抜粋本文:
————

業務用空調システムのキーデバイス 業務用空調システムのキーデバイス[クリックで拡大] 出典:インフィニオン テクノロジーズ ジャパン提供資料

 ファンの駆動に使用されるIPM(Intelligent Power Module)は、40V耐圧製品から1200V耐圧製品までをそろえる。パワーMOSFETやIGBTなどのスイッチングデバイスやダイオードとともにゲートドライバなど駆動回路を1パッケージに集積するIPMは、耐圧に応じて搭載するスイッチング素子の特性が大きく異なる。そのため、多くの半導体メーカーは耐圧600V程度を境にして低耐圧品ないし高耐圧品のいずれかのみをそろえるケースがほとんどだ。実際、インフィニオンも以前は耐圧600Vを上回る高耐圧のIPMを中心に製品展開してきた。ただ、低耐圧IPMを得意とする半導体メーカーであるインターナショナル・レクティファイアーを2015年に買収したことで、総合的なIPM製品ラインアップを手に入れた。

 藤森氏は「IPMベンダーには、スイッチング素子など一部のチップを外部調達して製造するところも多いが、インフィニオンは全てのチップを自社で開発・製造している。そのため、常に最先端の技術を駆使したチップをIPMに搭載でき、性能面で優位性を発揮できている」とする。

インフィニオンのIPM製品群 低耐圧から高耐圧までをカバーするインフィニオンのIPM製品群[クリックで拡大] 出典:インフィニオン テクノロジーズ ジャパン提供資料

 さらに「チップやパッケージの開発には、多額の投資が必要になる。(2022会計年度売上高142億ユーロと)事業規模が大きいインフィニオンだからこそ自社開発を実現できている。この点は大きな強みであり、今後も最先端のチップを開発してIPMに展開する」(藤森氏)とする。「CIPO Nano」など低耐圧製品で実現しているIPMに制御エンジンを搭載したスマートIPMを中高耐圧品にも展開する方針で「高集積化でもリードしていく」と述べる。

他社も追従するPIM「Easyファミリー」

 コンプレッサーや大型ファンの駆動用パワーモジュール/PIM(Power Integrated Module)でも、豊富な製品ラインアップを構築するとともに先端技術を駆使した新製品投入を進めている。

藤森正然氏 インフィニオン テクノロジーズ ジャパン インダストリアルパワーコントロール事業本部 マーケティング部 部長 藤森正然氏

 特に近年、採用件数を大きく伸ばしているのが「Easyファミリー」だ。Easyファミリーの最大の特長はフレキシビリティーだ。ピン配置が固定的だった従来のPIMに対し、Easyファミリーのパッケージにはピン用の穴がパッケージ上面を埋め尽くすように用意されている。これにより、パッケージ内部のチップ配置やピン配置を手軽に変更できる。

 藤森氏は「ピン配置を変える場合、これまでのパッケージではチップとのピンの位置関係等制約があったため、大きな変更は難しかった。Easyファミリーはチップ配置の制約がほとんどなく、ピン配置を手軽に変更できる。そのためシステムに応じたピン配置を実現しやすい。システムの小型化や性能向上に貢献するパッケージとして、Easyファミリーはドライブ機器や空調機器市場や再生可能エネルギー、EVチャージャー等車載機器市場などで広く受け入れられ、5000万個以上の出荷実績がある」とする。

————

データ欄:
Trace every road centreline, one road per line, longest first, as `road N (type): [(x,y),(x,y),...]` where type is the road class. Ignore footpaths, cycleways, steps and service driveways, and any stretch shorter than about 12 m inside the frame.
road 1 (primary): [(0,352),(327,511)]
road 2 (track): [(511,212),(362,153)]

————

目的 A: インフィニオンの記事で「特に近年、採用件数を大きく伸ばしているのが」で始まる段落を、主な事実を残して箇条書きにまとめてもらえますか？
目的 B: インフィニオンの記事の続きを、最後の段落の後から書いてもらえますか？
データはこの作業では一切使いません。

作業結果 A:
- 近年、採用件数を大きく伸ばしているのは「Easyファミリー」である。
- 最大の特長はフレキシビリティー。
- 従来のPIMはピン配置が固定的だった。
- Easyファミリーのパッケージには、上面を埋め尽くすようにピン用の穴が用意されている。
- これにより、パッケージ内部のチップ配置やピン配置を手軽に変更できる。

作業結果 B:
Easyファミリーの外観とパッケージ内部。同じパッケージでも内部のチップ構成・配置を高い自由度で変更できる。左の写真は最もサイズが小さい「Easy 1B」で、右の写真は最も大きな「Easy 3B」。Easy 3Bは中サイズの「Easy 2B」とベースプレートが共通化され、Easy 2Bのベースプレートを2枚搭載できるようになっている[クリックで拡大]

 チップ/ピン配置の自由度の高さから、Easyファミリーは新世代パワー半導体であるSiC(炭化ケイ素)デバイスに適したパッケージでもある。SiCは従来のSi(シリコン)よりも高速スイッチングを実現できるが、その高速性から寄生インダクタンスの影響を受けやすい。そのため寄生インダクタンスを低減する必要がある。Easyファミリーは、チップのすぐそばにピンを配置できるため配線長に比例して増加する寄生インダクタンスを低減することが可能だ。「パッケージ内の各SiCデバイスの寄生インダクタンス、すなわちピンとの配線長をそろえることも重要だ。チップ/ピン配置の自由度が高いEasyファミリーならば容易にそれを実現できる」(藤森氏)。既にインフィニオンはSiC-MOSFETを搭載したEasyファミリー製品を量産している。

 なお、Easyファミリーのパッケージは他のパワー半導体メーカーからも提供されており、互換製品も手に入る。「今後も業界標準になる新たなパッケージ技術を開発する」(藤森氏)とパッケージ技術についても積極的に開発していく方針だ。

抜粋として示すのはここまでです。